Como lo señala con tanta claridad Fallon: “podemos respetar a los jueces con los que no estemos de acuerdo, si este desacuerdo es cuestión de principios. Podemos respetar también a los jueces que cambian de opinión, mientras provean argumentos para hacerlo, en los que crean y a los que pretenden apegarse en el futuro. Pero nuestro respeto por los jueces –y nuestra apreciación de las decisiones judiciales y su legitimidad– se vería afectada gravemente si llegásemos a ver a los jueces como manipuladores y cínicos cuyos argumentos carecen de integridad”.[2]


A través de estos elementos podemos lograr que las decisiones de un órgano judicial, encargado de resolver conflictos e interpretar la Constitución, sean legítimas.


En suma, debemos evitar caer en complacencia y llegar a considerar que, si en algunas ocasiones o durante un tiempo unas decisiones fueron aceptadas, siempre será así.


Debemos tener conciencia de que es necesario convencer a la ciudadanía, a la opinión pública en general, no a otras abogadas y abogados que pueden analizar nuestras resoluciones a partir de los parámetros propios de la disciplina, sino a las personas comunes y corrientes, para que acepten nuestras decisiones.

Debemos, como dice Breyer, convencer a través de la aplicación de la Constitución, del respeto al Estado de Derecho, de la racionalidad, de la legalidad, de los valores democráticos, de los derechos y de la libertad.
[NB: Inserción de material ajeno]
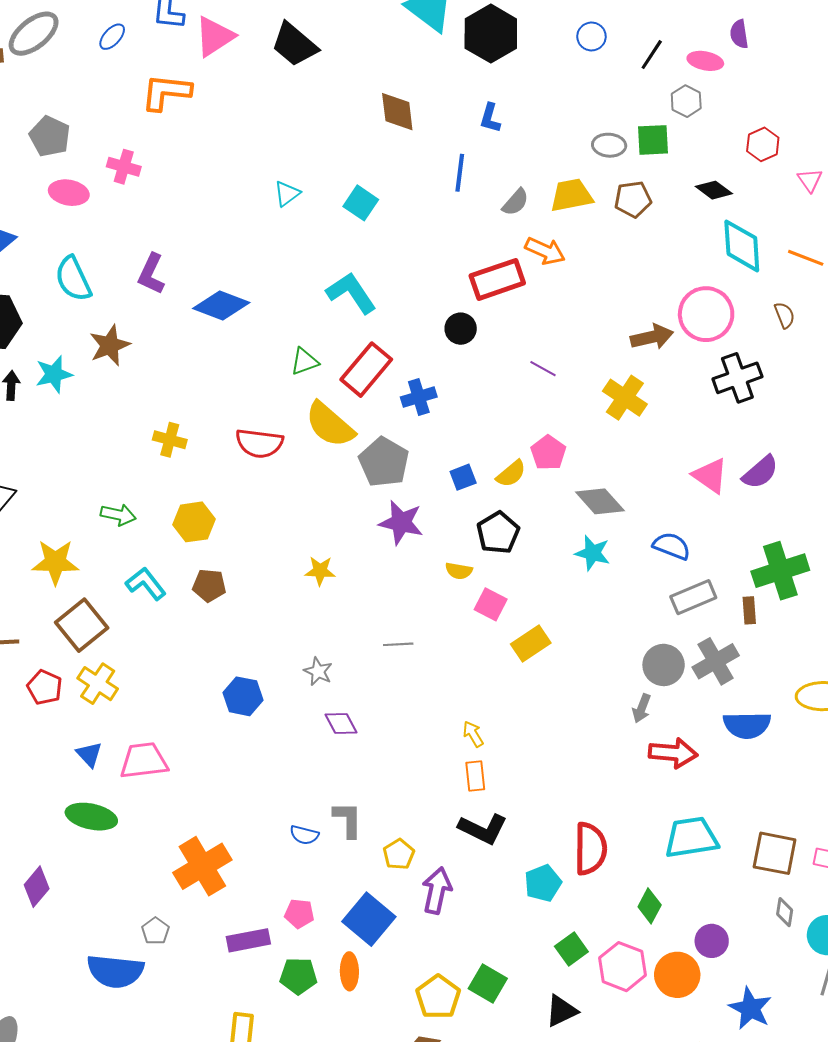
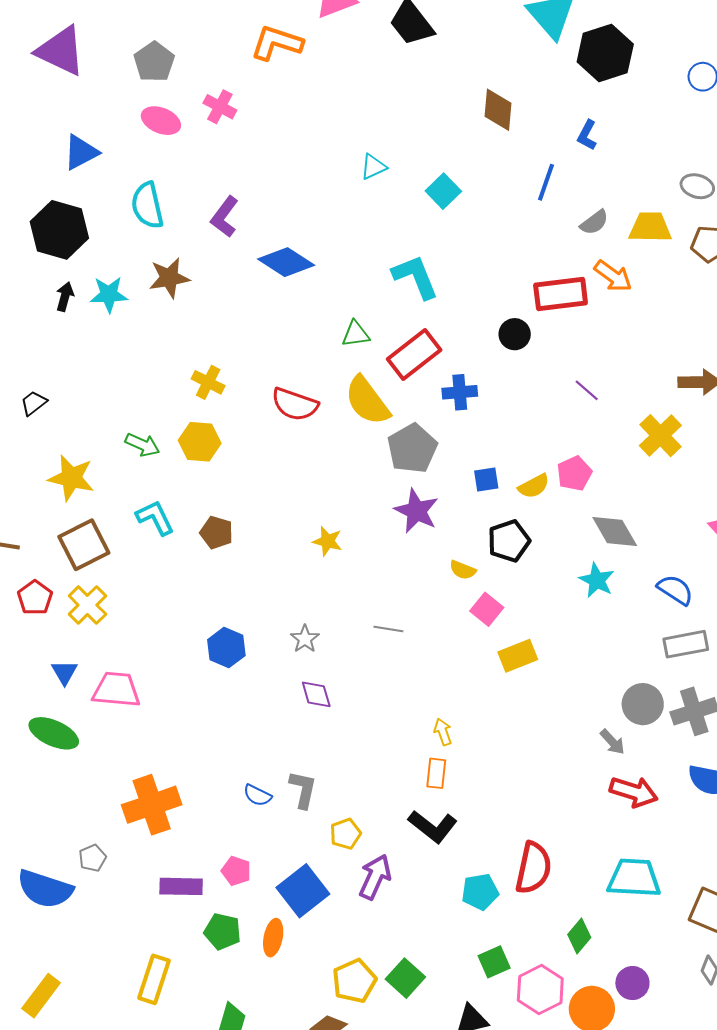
yellow hexagon: (194, 522) -> (200, 442), moved
gray arrow: (642, 708) -> (612, 742), turned -76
Las cortes y tribunales estamos llamados a proteger la legalidad y los derechos, imponiendo límites al ejercicio del poder y eliminando la posibilidad de actuación arbitraria, con el objetivo de proteger los derechos. De ahí el origen y la justificación de control judicial, que no es más que el control sobre la constitucionalidad y la legalidad de las decisiones que expresan la voluntad política de los poderes ejecutivo y legislativo. Justo este sometimiento de la política al Derecho es, para el célebre jurista alemán, Dieter Grimm[3], la esencia del constitucionalismo.
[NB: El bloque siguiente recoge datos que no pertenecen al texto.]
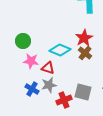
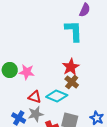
cyan diamond: (60, 50) -> (57, 96), moved
pink star: (31, 61) -> (27, 72), moved

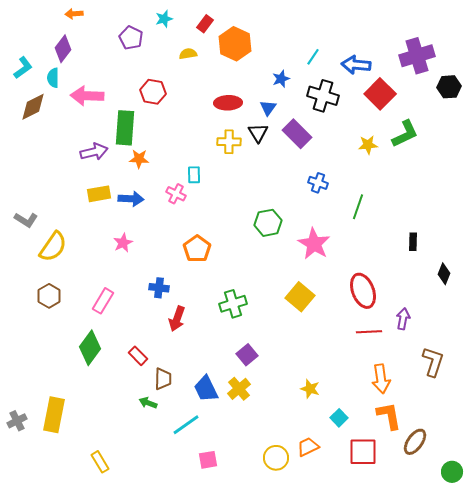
La sola investidura de jueces y juezas no es suficiente para generar y mantener la legitimidad y confianza ciudadana. Para dotar de legitimidad nuestras decisiones, debemos tener conciencia de que necesitamos trabajar para lograr la aceptación por parte la ciudadanía. Asimismo, debemos ser conscientes nuestro actuar ante la ciudadanía ya que, nuestras decisiones afectan de manera directa las vidas de las personas en lo individual, o bien, en una escala macro.


Finalmente, lo que he planteado aquí, es lo que me hace creer que la mejor, o quizá la única manera, de lograr la confianza ciudadana y legitimidad de nuestras decisiones, es a través de nuestras decisiones y, en general, nuestro actuar.

[1] Fallon, Richard F., Jr. Law and Legitimacy in the Supreme Court. Cambridge, Mass.: The Belknap Press of Harvard UP. 2018.
[2] Ibidem, p. 13.
[3] Grimm, Dieter. Constitutionalism. Past, Present and Future. Oxford: Oxford UP. 2016. p. 200.